Have you ever encountered that special someone who smiles and nods when tech talk starts, only to reveal they think the cloud is an actual weather phenomenon storing their selfies? These bewildered souls roam among us, living in a delightful alternate reality where digital storage sounds like meteorology and IT support might as well be a weather forecast. You can spot them by their nervous questions about whether their files need rain protection or their genuine concern that a storm might wipe out their vacation photos. They’re the reason tech support reps keep stress balls at their desks and why the cloud section of the FAQ page includes the sentence: “No, we cannot retrieve your documents from a cirrus formation.”

The magic really begins when they proudly announce they’ve downloaded the cloud to their flash drive or angrily demand to know why their files “evaporated” after they forgot their password.

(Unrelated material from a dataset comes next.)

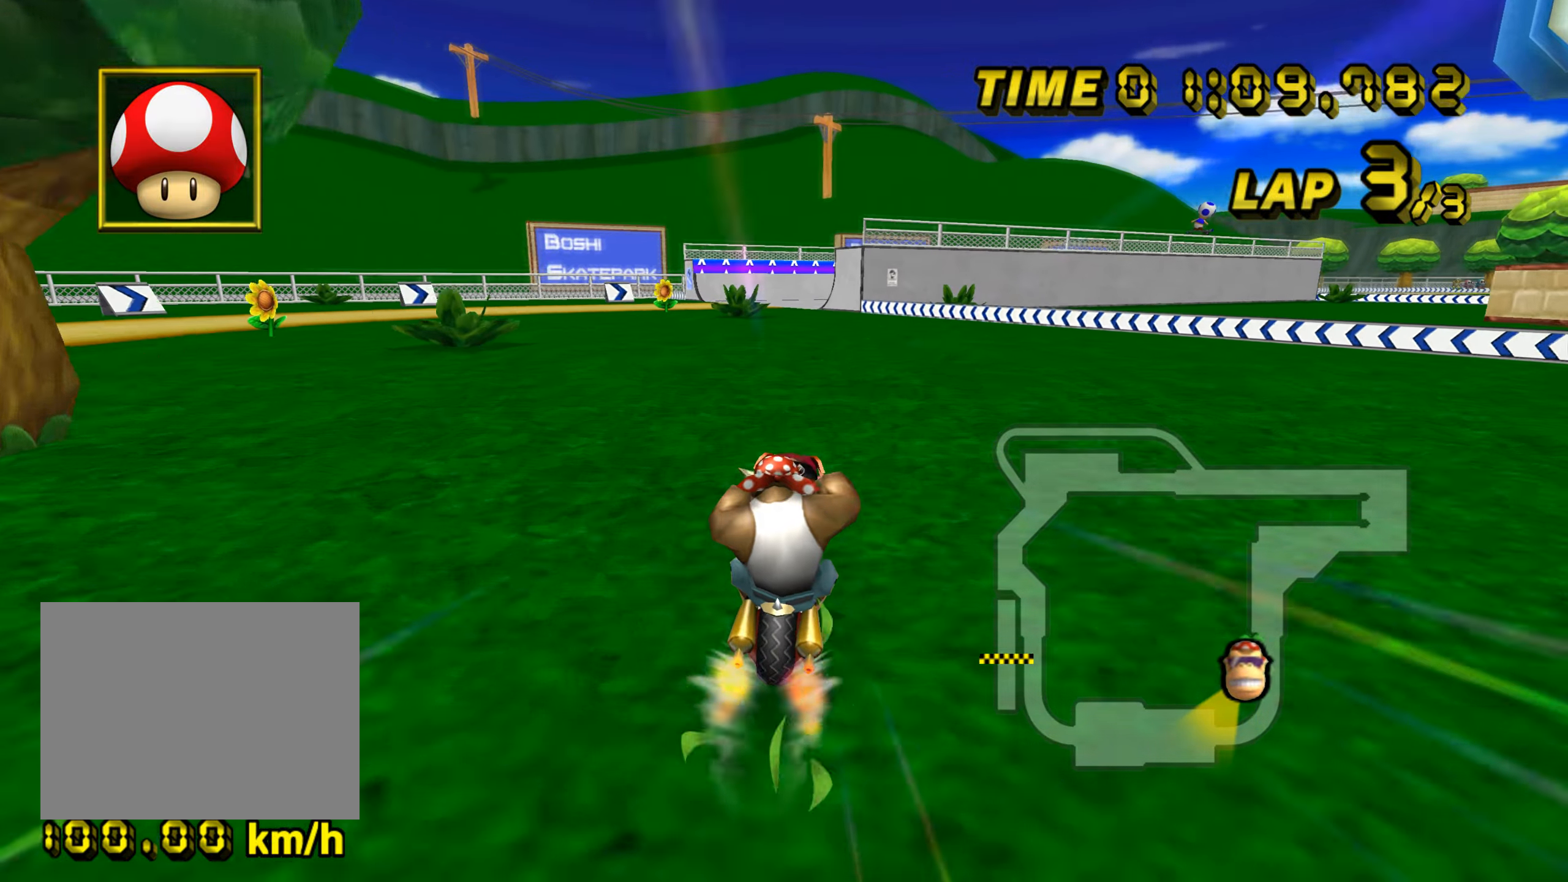
{"buttons": ["A"], "left_stick": "center", "events": [[50, "R1", "down"], [133, "R1", "up"], [234, "left_stick", "down-right"], [334, "DPAD_UP", "down"], [334, "L1", "down"], [350, "DPAD_UP", "up"], [384, "left_stick", "center"], [450, "L1", "up"]]}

There’s something charming about their belief that their tax documents are floating around in the digital equivalent of a cotton candy machine, or their suspicion that “cloud doctors” (their term for IT) are withholding the secret location of their missing files. These are the same people who ask if the cloud has business hours and whether their files will be “closed on weekends.” The truth – that their precious memories are stored in a temperature-controlled warehouse next to a server named Kevin who dreams of one day being a real boy – would probably break their hearts.

At the end of the day, we secretly love these tech-confused companions. They remind us that not everything needs to make perfect sense, and that sometimes it’s more fun to imagine our data floating on actual clouds (preferably the puffy ones that look like sheep). So the next time someone asks you if their files are safe during hurricane season, just pat their hand and tell them their documents are safely tucked in with the digital weather fairies. After all, in their world, that explanation makes just as much sense as the real one.